La designación de Leonor Zalabata como embajadora de Colombia ante las Naciones Unidas significa un cambio fundamental en la política exterior colombiana. Por primera vez, llegará a la institución multilateral una mujer indígena con una comprobada trayectoria en la defensa de los derechos humanos y el medio ambiente. Este liderazgo en el seno de la comunidad arhuaca la llevó a negociar en varias oportunidades con grupos armados que hacían presencia en la Sierra Nevada de Santa Marta, a dirigir la Confederación Indígena Tayrona y ser Comisionada de Derechos Humanos de los Pueblos Indígenas. El nombramiento causó sorpresa e incluso despertó infundadas críticas pues públicamente Zalabata reconoció no hablar inglés.

Sin embargo, se debe entender que la designación cumple con al menos tres criterios válidos que no aseguran que su desempeño vaya a ser exitoso, pero sugieren un nombramiento coherente que, seguramente, abrirá el camino para que otros liderazgos lleguen a este tipo de cargos y se deshagan determinados prejuicios.

Primero, se trata de entender que Colombia es un país que se reivindica como pluriétnico y multicultural, tal como reza la Constitución, y de llevar ese ideal a la práctica y que no sea una mera declaración de principios. Segundo, hay una mensaje claro respecto del sistema de Naciones Unidas : Colombia busca una reconciliación luego de cuatro años de controversias y de privilegiar la soberanía nacional a expensas de los derechos humanos. El gobierno ha sido reacio a cualquier colaboración con el sistema de agencias de Naciones Unidas sobre derechos humanos y llegó la hora de sanear ese vínculo. Y tercero, la administración entrante apuesta por liderazgos genuinos desde la periferia invisibilizada, lo cual es valioso en la política exterior donde el centralismo ha impedido la emergencia de otras voces, en particular de regiones que, desde las élites urbanas se ven con desprecio y desconfianza.

El nombramiento de Zalabata no implicará que Colombia sea finalmente una sociedad post-racial, pues superar el racismo estructural requiere de un cambio cultural y generacional que deberá ocurrir paulatinamente. No obstante, este tipo de designaciones implican observar de manera distinta a grupos que se observan con condescendencia y sobre los cuales se cree que solo pueden ocupar determinados cargos. El prejuicio apunta a que los afros e indígenas solamente puedan desempeñarse en cultura, como reflejo de un doble prejuicio: sobre la cultura presumida como exotismo y respecto de la población racializada sobre la cual se cree que no puede ocupar carteras como defensa, justicia o relaciones exteriores.

Los políticos e influenciadores de una anticipada oposición terminaron haciendo énfasis en que Zalabata no hablaba inglés por una indagación abiertamente racista de una periodista -con comprobados antecedentes en ese sentido-, en lugar de subrayar que sería la primera embajadora ante Naciones Unidas que habla arhuaco.
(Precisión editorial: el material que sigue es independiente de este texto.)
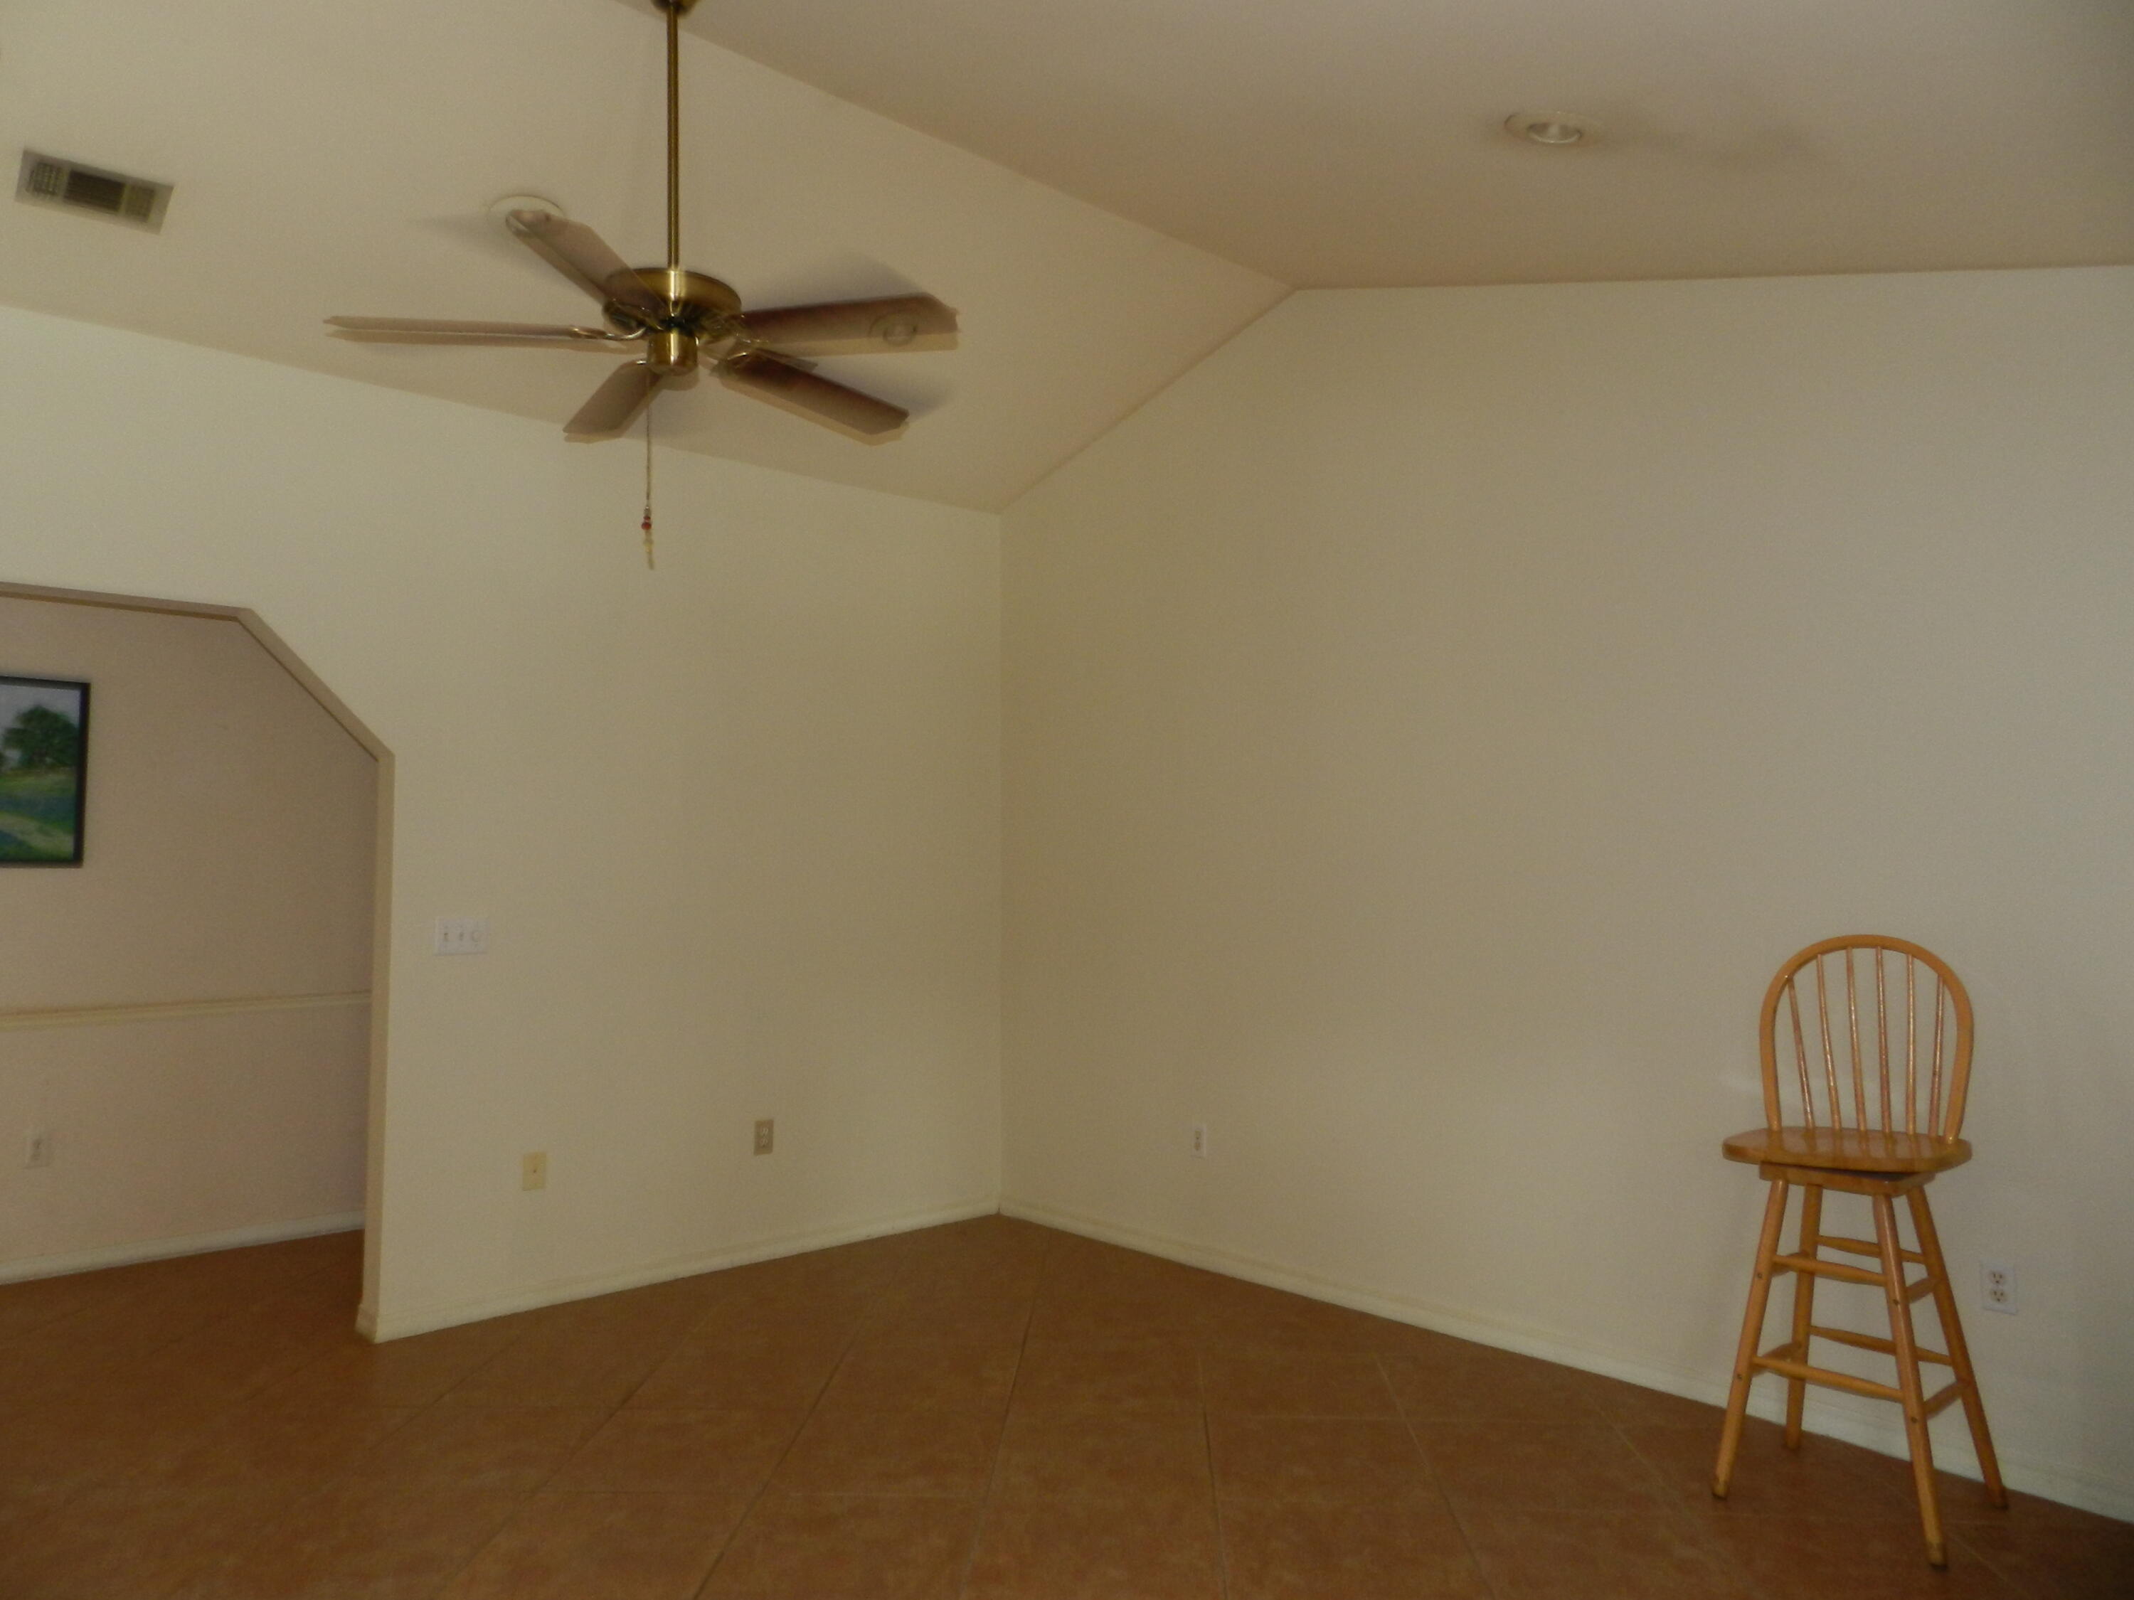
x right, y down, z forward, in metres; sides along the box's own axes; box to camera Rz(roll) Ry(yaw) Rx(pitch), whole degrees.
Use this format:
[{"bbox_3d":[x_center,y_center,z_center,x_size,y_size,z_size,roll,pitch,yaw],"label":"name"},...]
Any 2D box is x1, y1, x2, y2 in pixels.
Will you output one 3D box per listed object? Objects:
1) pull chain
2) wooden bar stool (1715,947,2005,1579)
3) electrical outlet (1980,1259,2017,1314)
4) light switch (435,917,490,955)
[{"bbox_3d":[-0.882,-0.664,2.990,0.028,0.360,0.024,3,-4,-41],"label":"pull chain"},{"bbox_3d":[1.740,0.924,3.150,0.502,1.226,0.509,-3,-4,39],"label":"wooden bar stool"},{"bbox_3d":[2.100,1.098,3.192,0.010,0.115,0.071,3,-4,-41],"label":"electrical outlet"},{"bbox_3d":[-1.906,0.428,4.468,0.163,0.115,0.017,3,-4,-41],"label":"light switch"}]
En 1991, el Estado colombiano hizo una promesa de inclusión que no bastó con la presencia de Lorenzo Muelas y Francisco Rojas Birry como constituyentes. En estos 30 años, los gobiernos fallaron en el nombramiento de personas que fuesen verdaderamente representativas de una realidad diversa, sobre todo, de la enorme periferia excluida por la lógica del centralismo. Esto no debe suponer condescendencia, pues a Zalabata como a cualquier embajadora se le debe hacer control político sobre su gestión.
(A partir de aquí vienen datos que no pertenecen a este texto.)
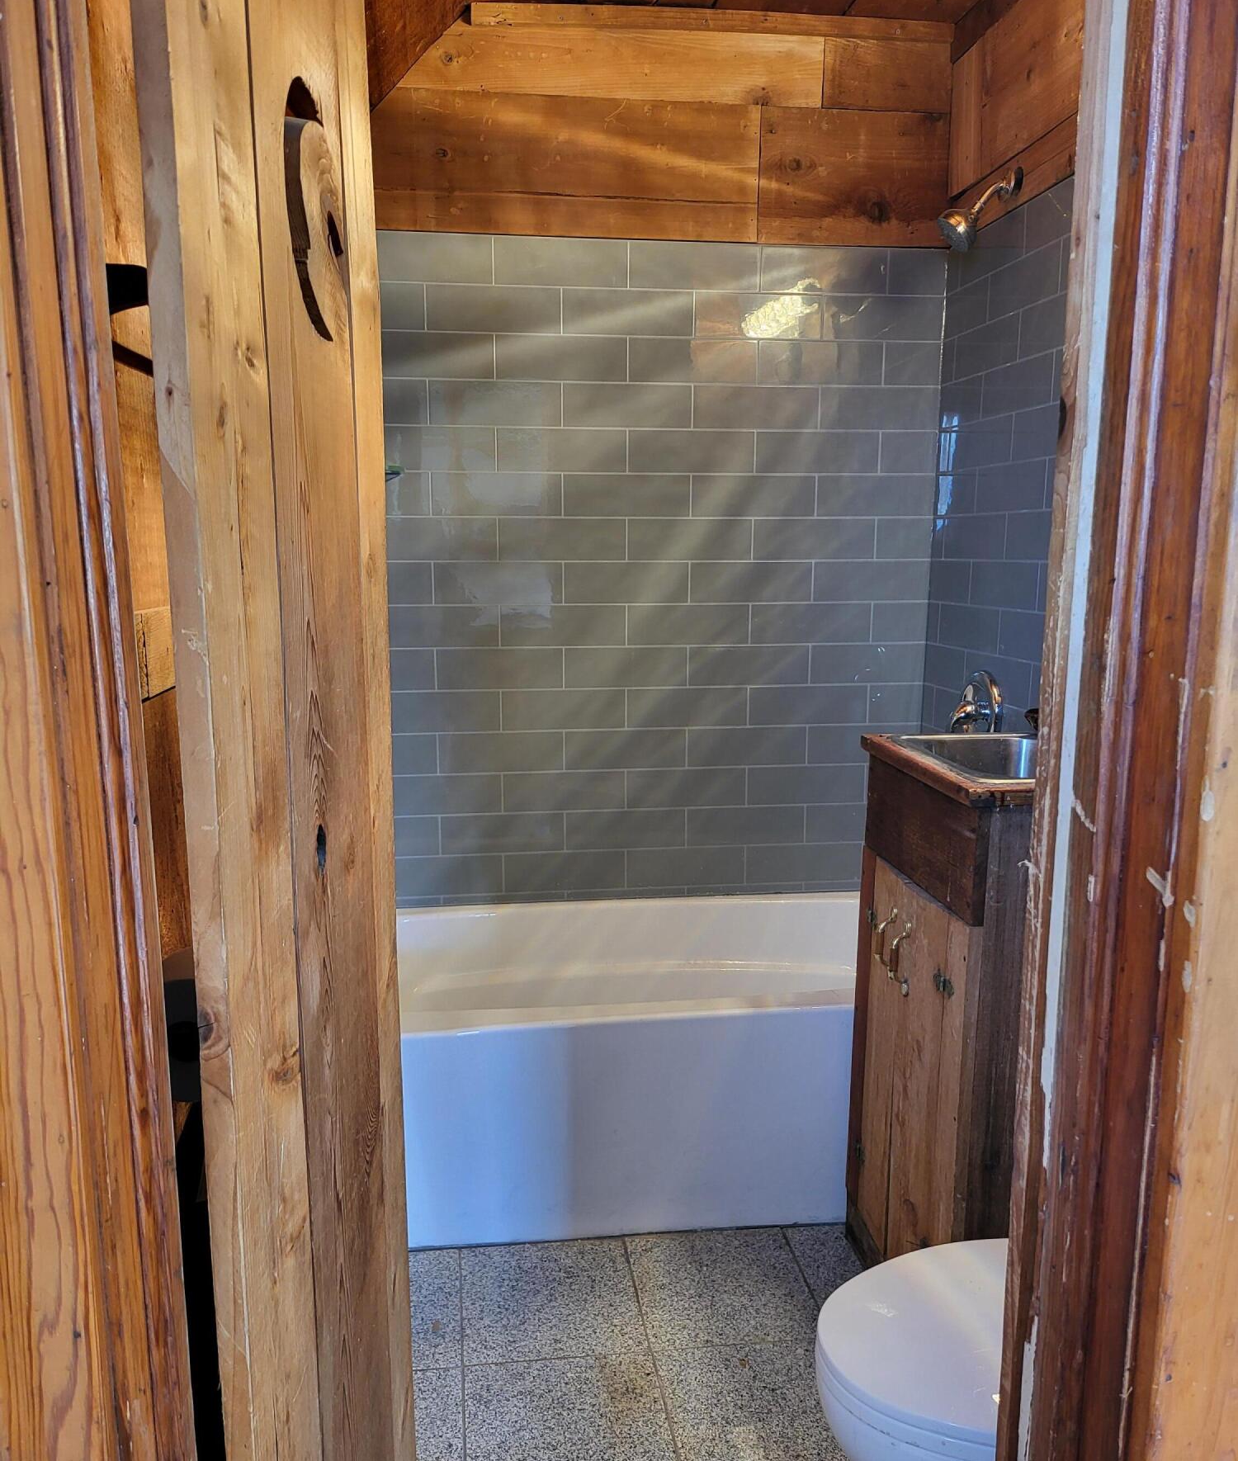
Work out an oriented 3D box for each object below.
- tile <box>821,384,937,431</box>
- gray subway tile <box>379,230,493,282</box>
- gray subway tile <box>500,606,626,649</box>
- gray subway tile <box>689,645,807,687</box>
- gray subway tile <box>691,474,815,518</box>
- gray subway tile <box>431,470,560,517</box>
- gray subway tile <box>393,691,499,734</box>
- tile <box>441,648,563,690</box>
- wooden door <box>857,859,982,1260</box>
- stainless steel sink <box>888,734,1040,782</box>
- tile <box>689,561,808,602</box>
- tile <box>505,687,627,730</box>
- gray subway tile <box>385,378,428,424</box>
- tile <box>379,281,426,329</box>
[{"bbox_3d":[0.617,-0.761,2.714,0.289,0.099,0.010,-1,11,-7],"label":"tile"},{"bbox_3d":[-0.433,-1.049,2.554,0.304,0.101,0.009,-1,11,-7],"label":"gray subway tile"},{"bbox_3d":[-0.133,-0.251,2.751,0.304,0.102,0.009,-1,11,-7],"label":"gray subway tile"},{"bbox_3d":[0.325,-0.161,2.841,0.304,0.101,0.009,-1,10,-7],"label":"gray subway tile"},{"bbox_3d":[0.321,-0.556,2.718,0.300,0.099,0.010,-1,11,-7],"label":"gray subway tile"},{"bbox_3d":[-0.284,-0.550,2.674,0.303,0.100,0.010,-1,11,-7],"label":"gray subway tile"},{"bbox_3d":[-0.438,-0.045,2.754,0.303,0.100,0.010,-1,11,-7],"label":"gray subway tile"},{"bbox_3d":[-0.282,-0.146,2.725,0.300,0.099,0.010,-1,11,-7],"label":"tile"},{"bbox_3d":[0.482,0.589,1.876,0.025,0.700,0.385,-1,11,-8],"label":"wooden door"},{"bbox_3d":[0.676,0.114,1.839,0.378,0.157,0.365,-1,11,-7],"label":"stainless steel sink"},{"bbox_3d":[0.324,-0.361,2.783,0.304,0.101,0.009,-1,11,-7],"label":"tile"},{"bbox_3d":[-0.133,-0.051,2.799,0.304,0.101,0.009,-1,10,-7],"label":"tile"},{"bbox_3d":[-0.586,-0.744,2.595,0.304,0.101,0.009,-1,11,-7],"label":"gray subway tile"},{"bbox_3d":[-0.586,-0.945,2.556,0.304,0.102,0.009,-1,11,-7],"label":"tile"}]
Hace cuatro años, se denunció la llegada de Alejandro Ordoñez a la OEA por razones de fondo, no por las nimiedades a las que se alude para criticar a Zalabata. Ordoñez había sido enérgico crítico y displicente respecto del sistema de derechos humanos hemisférica, en particular de la Comisión Interamericana de DDHH. Nadie recurrió a los rebuscados argumentos que abundan para descalificar a Zalabata, como el del inglés, inaceptable por la relevancia que hoy por hoy Naciones Unidas otorga a la multiculturalidad.  Por eso, su nombramiento nos acerca a la idea de cerrar un pasivo histórico que buena parte de la dirigencia colombiana se niega a reconocer, enceguecido por una racismo estructural que revictimiza. Eduardo Galeano para referirse «a los nadies» decía «Los nadies los hijos de nadie, los dueños de nada. […] que no hablan idiomas, sino dialectos; que no hacen arte sino artesanía; que no practican cultura, sino folklore, que no son seres humanos, sino recursos humanos.[…]. Llegó la hora de que esos nadies puedan gobernar, gestionar y representar.